> [WHAT THE TASK ASKS]: For the entries below, copy exactly the line that contains "Lirik Lagu Rohani Toraja Mempala’kan" through the line that contains "2018. Elle joue", both ends included, and exclude all pictures.

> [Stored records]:
****
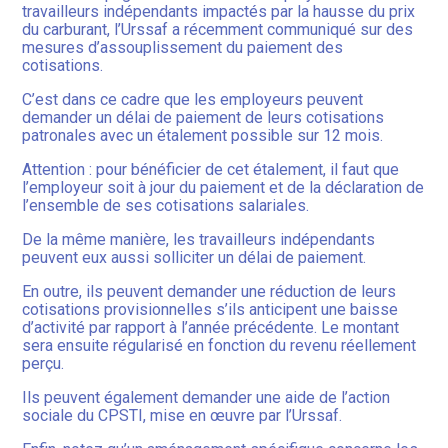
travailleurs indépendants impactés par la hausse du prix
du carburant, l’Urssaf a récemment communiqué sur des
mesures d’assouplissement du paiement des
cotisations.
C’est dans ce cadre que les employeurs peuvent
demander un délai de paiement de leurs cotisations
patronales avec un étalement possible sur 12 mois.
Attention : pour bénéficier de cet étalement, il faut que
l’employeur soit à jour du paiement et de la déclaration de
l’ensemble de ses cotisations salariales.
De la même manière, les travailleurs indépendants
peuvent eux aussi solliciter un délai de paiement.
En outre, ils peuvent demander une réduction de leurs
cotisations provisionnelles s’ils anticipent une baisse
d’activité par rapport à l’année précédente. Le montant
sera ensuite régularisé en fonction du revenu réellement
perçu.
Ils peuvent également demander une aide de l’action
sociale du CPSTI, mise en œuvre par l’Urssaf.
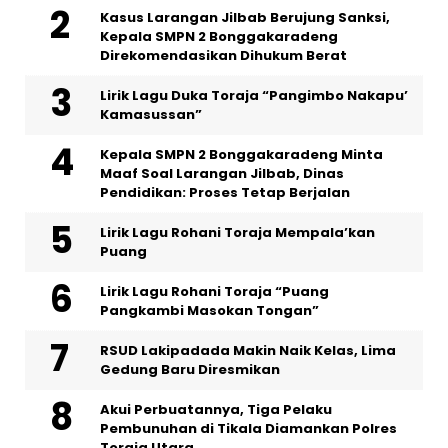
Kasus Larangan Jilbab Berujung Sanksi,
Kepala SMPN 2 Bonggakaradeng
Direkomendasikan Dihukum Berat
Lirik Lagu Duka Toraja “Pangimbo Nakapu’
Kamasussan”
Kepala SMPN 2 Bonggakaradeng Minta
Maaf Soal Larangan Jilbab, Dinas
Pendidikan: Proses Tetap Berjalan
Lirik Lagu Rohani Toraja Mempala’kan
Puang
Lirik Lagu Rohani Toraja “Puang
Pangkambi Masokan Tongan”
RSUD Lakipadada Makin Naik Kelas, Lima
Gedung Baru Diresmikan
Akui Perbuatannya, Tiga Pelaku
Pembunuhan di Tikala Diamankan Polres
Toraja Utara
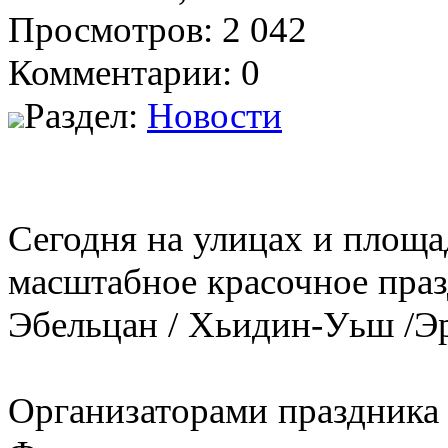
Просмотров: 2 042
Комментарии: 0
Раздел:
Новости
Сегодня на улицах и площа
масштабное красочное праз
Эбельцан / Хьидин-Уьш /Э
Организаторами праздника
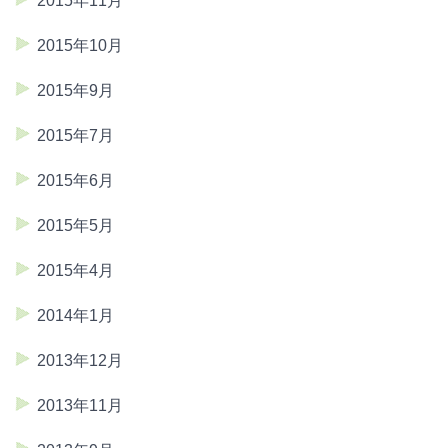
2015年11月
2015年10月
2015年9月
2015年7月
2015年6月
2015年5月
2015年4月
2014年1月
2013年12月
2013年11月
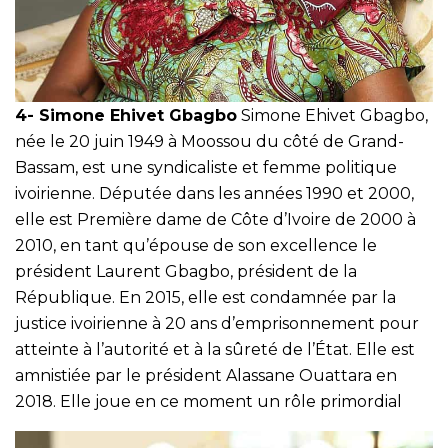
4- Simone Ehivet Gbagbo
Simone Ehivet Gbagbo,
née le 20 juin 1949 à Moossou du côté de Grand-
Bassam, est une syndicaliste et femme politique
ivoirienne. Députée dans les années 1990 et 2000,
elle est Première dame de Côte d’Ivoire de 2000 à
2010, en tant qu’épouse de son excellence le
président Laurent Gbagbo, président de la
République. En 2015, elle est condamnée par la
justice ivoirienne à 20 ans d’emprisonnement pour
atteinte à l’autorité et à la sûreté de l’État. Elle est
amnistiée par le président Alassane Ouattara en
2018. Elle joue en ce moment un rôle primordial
****
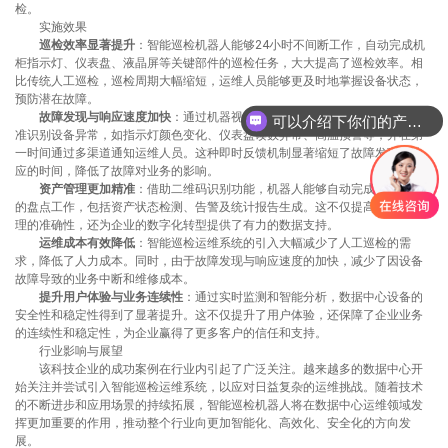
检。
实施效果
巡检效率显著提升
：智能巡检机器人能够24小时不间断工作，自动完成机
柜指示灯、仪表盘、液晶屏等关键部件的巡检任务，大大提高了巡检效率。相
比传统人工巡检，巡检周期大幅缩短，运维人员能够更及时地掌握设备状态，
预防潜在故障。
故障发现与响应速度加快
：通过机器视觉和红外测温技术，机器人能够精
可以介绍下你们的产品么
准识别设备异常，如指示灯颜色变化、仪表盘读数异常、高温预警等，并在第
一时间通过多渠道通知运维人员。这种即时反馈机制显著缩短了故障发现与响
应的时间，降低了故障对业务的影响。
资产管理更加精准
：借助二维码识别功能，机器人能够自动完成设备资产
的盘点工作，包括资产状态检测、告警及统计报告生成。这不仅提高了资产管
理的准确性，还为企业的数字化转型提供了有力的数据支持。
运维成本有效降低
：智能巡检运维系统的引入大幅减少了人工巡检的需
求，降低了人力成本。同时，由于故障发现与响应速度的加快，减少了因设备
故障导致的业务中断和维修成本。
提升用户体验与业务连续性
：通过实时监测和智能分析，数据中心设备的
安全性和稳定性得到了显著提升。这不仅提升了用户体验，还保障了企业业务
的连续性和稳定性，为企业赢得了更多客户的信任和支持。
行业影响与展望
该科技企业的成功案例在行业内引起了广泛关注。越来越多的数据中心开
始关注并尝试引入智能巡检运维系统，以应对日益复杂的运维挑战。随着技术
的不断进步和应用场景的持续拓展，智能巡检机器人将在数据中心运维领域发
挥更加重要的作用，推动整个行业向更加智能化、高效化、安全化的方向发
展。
****
> [EXERCISE ANSWER]:
Lirik Lagu Rohani Toraja Mempala’kan
Puang
Lirik Lagu Rohani Toraja “Puang
Pangkambi Masokan Tongan”
RSUD Lakipadada Makin Naik Kelas, Lima
Gedung Baru Diresmikan
Akui Perbuatannya, Tiga Pelaku
Pembunuhan di Tikala Diamankan Polres
Toraja Utara
Просмотров: 2 042
Комментарии: 0
Раздел:
Новости
Сегодня на улицах и площа
масштабное красочное праз
Эбельцан / Хьидин-Уьш /Э
Организаторами праздника
2015年11月
2015年10月
2015年9月
2015年7月
2015年6月
2015年5月
2015年4月
2014年1月
2013年12月
2013年11月
4- Simone Ehivet Gbagbo
Simone Ehivet Gbagbo,
née le 20 juin 1949 à Moossou du côté de Grand-
Bassam, est une syndicaliste et femme politique
ivoirienne. Députée dans les années 1990 et 2000,
elle est Première dame de Côte d’Ivoire de 2000 à
2010, en tant qu’épouse de son excellence le
président Laurent Gbagbo, président de la
République. En 2015, elle est condamnée par la
justice ivoirienne à 20 ans d’emprisonnement pour
atteinte à l’autorité et à la sûreté de l’État. Elle est
amnistiée par le président Alassane Ouattara en
2018. Elle joue en ce moment un rôle primordial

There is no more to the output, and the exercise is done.